Los sociólogos consideran que ir de botellón o compartir un porro de forma aislada son rituales de paso ligados a la socialización. Pero no es lo mismo sumergirse en esos ritos al inicio de la adolescencia que al final. Entre los 13 y los 18 años hay un abismo. Animados por el grupo al que pertenecen, los más precoces se lanzan al primer sorbo sin desarrollar estrategias para controlar lo que beben. En el campo sexual, ensayan sus primeras experiencias porque ya hay unos pocos en la clase que presumen de haberse iniciado. Más que decidir, buscan que lo vivido se parezca a lo soñado.
Uno de cada cuatro chicos entre 15 y 29 años piensa que el botellón es algo normal, según el informe de 2008 del Instituto de la Juventud. Y estudios realizados en la Facultad de Psicología de la Universidad de Valencia establecen que un 69% de los adolescentes participa en ellos una vez al mes. “¿Cómo no van a verlo normal si ven beber a sus mayores a las puertas de bares y restaurantes?”, se pregunta una vecina que tiene junto a su domicilio un bar con terraza. Para esta madrileña, las mesas informales que surgen junto a algunos bares para que los clientes puedan fumar constituyen un botellón civilizado o legal. “Los chicos no hacen más que copiarlos de forma más o menos descontrolada”, añade.
“Hace años, cuando mi hijo era adolescente, los telediarios daban con frecuencia noticias que relacionaban a los jóvenes con el botellón”, confiesa un padre con un hijo ya en la Universidad. “Me preguntaba entonces cómo era posible que un adolescente no asociara juventud y botellón”, añade. Naturalmente, el padre no cuestiona que esas noticias fueran ciertas, pero temía las consecuencias de que este comportamiento se generalizara.
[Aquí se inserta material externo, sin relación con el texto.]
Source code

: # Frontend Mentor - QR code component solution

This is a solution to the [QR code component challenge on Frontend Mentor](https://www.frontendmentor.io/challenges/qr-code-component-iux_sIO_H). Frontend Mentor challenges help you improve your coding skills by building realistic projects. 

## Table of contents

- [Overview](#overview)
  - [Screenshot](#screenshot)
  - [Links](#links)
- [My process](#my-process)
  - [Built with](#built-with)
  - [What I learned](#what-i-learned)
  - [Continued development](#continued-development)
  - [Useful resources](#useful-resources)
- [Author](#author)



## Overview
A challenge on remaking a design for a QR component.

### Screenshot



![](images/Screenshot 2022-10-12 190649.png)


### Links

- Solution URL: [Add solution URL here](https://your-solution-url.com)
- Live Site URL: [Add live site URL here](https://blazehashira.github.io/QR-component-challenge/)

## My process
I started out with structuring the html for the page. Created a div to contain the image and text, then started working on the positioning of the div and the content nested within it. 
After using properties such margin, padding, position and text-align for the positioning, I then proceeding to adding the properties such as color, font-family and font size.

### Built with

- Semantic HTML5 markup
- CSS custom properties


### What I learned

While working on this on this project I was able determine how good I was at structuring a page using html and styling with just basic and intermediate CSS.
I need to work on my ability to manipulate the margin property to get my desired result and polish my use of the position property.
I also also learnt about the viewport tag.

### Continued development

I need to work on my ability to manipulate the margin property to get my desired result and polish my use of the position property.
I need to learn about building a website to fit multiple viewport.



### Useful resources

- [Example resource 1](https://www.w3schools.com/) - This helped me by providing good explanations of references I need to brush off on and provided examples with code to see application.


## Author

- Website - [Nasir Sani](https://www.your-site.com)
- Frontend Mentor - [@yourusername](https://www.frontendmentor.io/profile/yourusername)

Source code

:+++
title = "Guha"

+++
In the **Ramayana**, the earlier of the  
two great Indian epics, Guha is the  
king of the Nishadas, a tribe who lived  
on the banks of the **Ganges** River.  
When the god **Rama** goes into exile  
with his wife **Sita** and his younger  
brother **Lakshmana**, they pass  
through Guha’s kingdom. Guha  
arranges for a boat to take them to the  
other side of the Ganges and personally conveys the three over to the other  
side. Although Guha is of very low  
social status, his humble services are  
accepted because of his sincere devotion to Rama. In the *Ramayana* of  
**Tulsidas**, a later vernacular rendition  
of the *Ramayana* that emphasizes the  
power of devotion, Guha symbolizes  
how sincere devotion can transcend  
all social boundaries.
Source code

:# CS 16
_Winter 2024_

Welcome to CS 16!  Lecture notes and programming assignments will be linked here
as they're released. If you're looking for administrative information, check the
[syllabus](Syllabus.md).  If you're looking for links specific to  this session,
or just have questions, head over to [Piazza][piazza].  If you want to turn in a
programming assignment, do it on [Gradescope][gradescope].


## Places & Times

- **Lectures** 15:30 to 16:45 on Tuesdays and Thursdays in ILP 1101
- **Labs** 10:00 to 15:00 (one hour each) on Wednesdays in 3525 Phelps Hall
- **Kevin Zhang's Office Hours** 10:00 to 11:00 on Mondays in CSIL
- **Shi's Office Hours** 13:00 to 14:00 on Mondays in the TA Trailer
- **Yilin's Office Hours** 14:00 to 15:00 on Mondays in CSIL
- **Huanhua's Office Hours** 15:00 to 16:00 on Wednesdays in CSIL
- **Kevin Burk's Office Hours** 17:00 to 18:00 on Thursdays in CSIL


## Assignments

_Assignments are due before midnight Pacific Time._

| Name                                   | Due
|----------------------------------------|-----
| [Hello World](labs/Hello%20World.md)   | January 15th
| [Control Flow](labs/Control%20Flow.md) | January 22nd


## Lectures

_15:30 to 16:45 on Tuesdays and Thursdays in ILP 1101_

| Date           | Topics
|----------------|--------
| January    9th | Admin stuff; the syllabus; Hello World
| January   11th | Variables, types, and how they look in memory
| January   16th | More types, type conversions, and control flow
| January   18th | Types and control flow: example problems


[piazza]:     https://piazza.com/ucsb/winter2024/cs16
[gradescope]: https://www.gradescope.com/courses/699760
¿Qué hacen los padres ante esa marea social que asocia botellón y juerga juvenil y que da por hecho que todo chico entre 13 y 18 años verá pasar delante de sus ojos vasos gigantes de cerveza o sorprendentes mezclas baratas? Si al final del siglo pasado uno de cada cinco adolescentes admitía que se había emborrachado en el último mes, ahora uno de cada dos reconoce que abusa de la bebida. “Yo intento retrasar esa iniciación recordando a mi hija que su organismo no está preparado para metabolizar el alcohol, que le puede afectar a su desarrollo y que debe esperar a los 18 años”, dice Sara, madre de una chica de 15 años. “Y de momento me hace caso. Pero una vez que note que ha empezado a beber, más que en prohibírselo me centraré en que no abuse, animándola a un consumo moderado y responsable”, añade. Oliva propugna algo parecido: “Es fundamental inculcarles una actitud crítica que les ayude a no dejarse llevar por ese ambiente de consumo alcohólico desmedido”, señala.
Fumar ya no tiene esa función estética y misteriosa que atraía a otras generaciones, pero sigue formando parte de lo prohibido y de los ritos que dejan atrás la infancia. “Yo tardé en fumar porque no fui a clase el día en que muchos de mis compañeros empezaron a hacerlo. Me habían operado y estuve unas semanas sin ir al colegio. Cuando volví, todos fumaban. Menos yo”, recuerda una enfermera.
Uno de cada cuatro chicos entre 14 y 18 años fuma porros, según la encuesta estatal sobre drogas en enseñanzas secundarias (Estudes). Un porcentaje relativamente estable después de que en los años noventa se produjera un repunte en el consumo. Los problemas empiezan cuando ese porro de fin de semana o de las fiestas de cumpleaños pasa a ser diario, algo que le sucede al 3,2% de los adolescentes. Algunos logran durante una temporada mantener cierta doble vida ante sus padres, como una alumna que ocultaba una china en el estuche de pinturas para fumársela con sus amigos al salir de clase. Un hábito que se descubrió cuando los profesores notaron que su rendimiento bajaba a pesar de ser buena alumna, y que interrumpía las clases con comentarios graciosos o inoportunos.